Object transformation records
=== Begin Enclosure ===

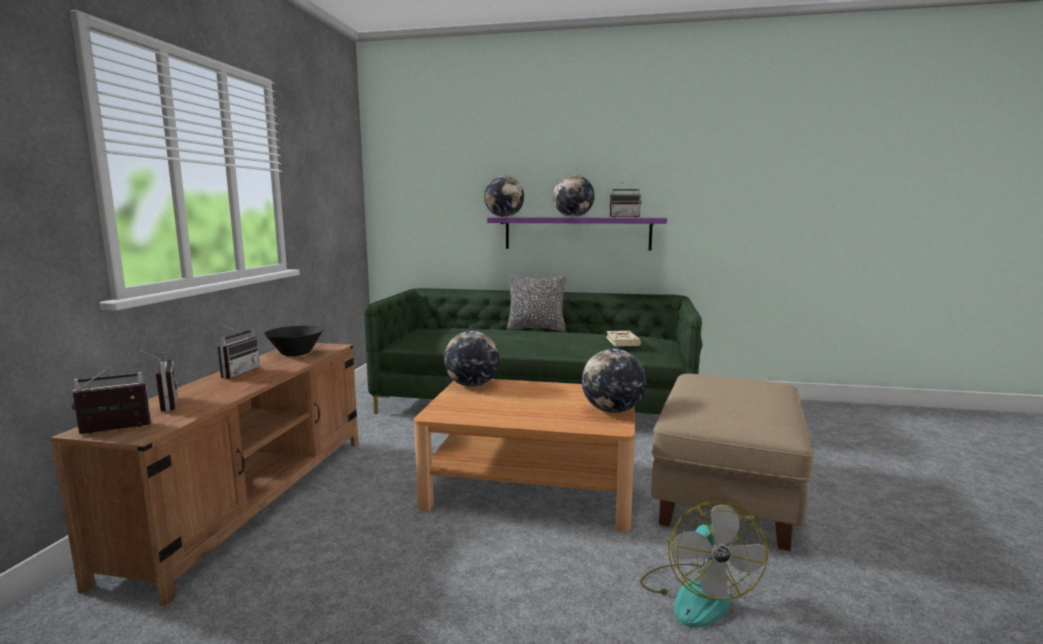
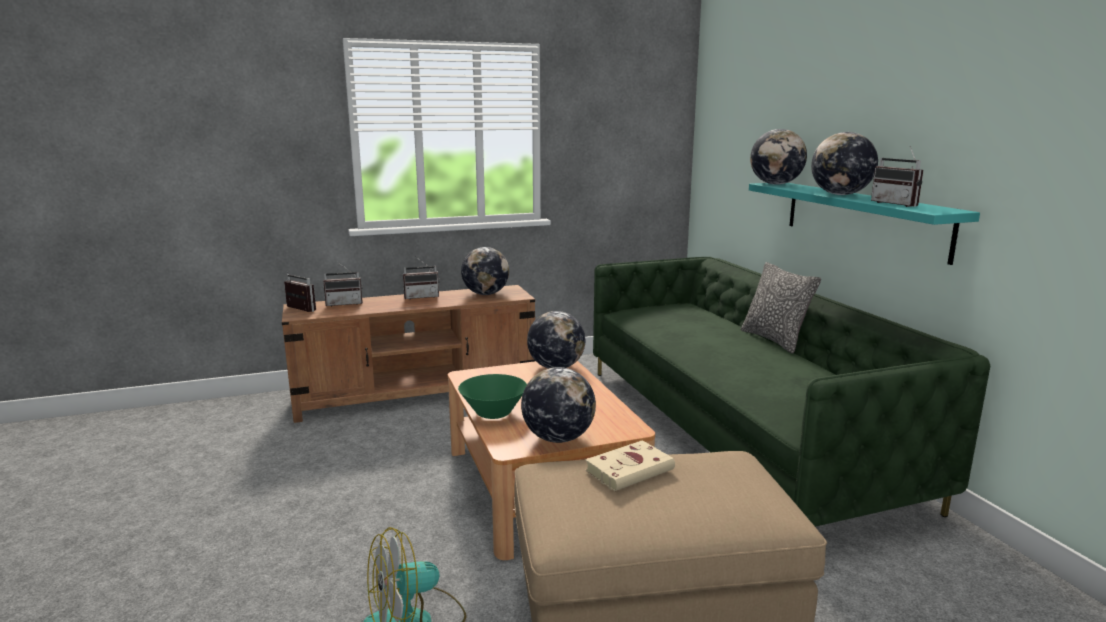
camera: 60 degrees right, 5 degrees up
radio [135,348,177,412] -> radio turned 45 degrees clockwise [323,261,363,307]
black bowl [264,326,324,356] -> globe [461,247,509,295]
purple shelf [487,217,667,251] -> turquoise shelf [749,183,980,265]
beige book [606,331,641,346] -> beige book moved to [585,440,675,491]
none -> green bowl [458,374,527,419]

=== End Enclosure ===
=== Begin Enclosure ===

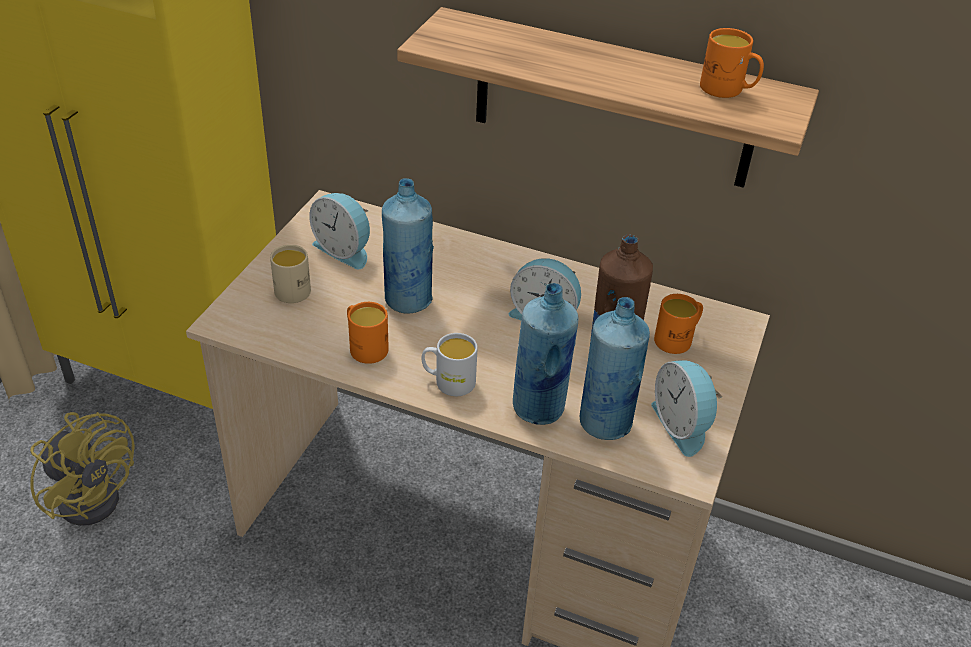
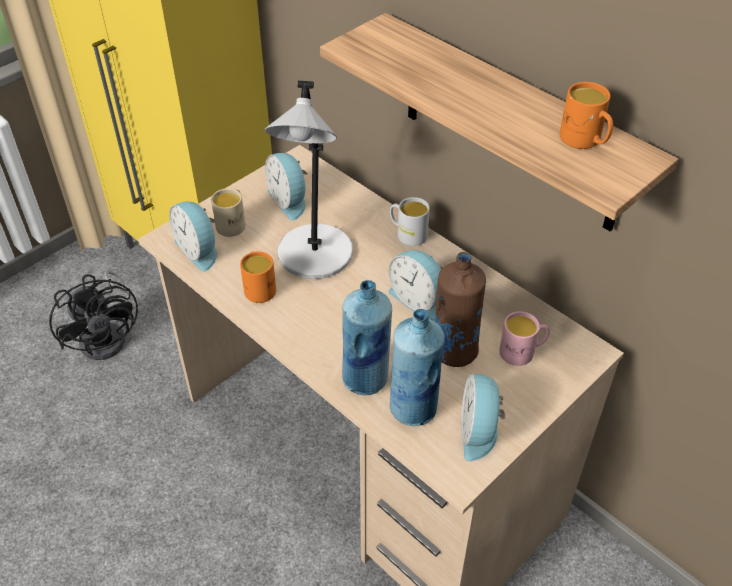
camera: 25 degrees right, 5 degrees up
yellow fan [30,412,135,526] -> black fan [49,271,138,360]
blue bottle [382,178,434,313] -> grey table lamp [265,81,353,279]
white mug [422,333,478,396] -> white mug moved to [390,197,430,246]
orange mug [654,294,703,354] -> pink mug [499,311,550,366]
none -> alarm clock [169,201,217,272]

=== End Enclosure ===

_WORK TO COMPLETE_
Of the lines above, output exactly those from the line bearing "orange mug [654,294,703,354]" through the line bearing "none -> alarm clock [169,201,217,272]", inclusive.

_OUTPUT_
orange mug [654,294,703,354] -> pink mug [499,311,550,366]
none -> alarm clock [169,201,217,272]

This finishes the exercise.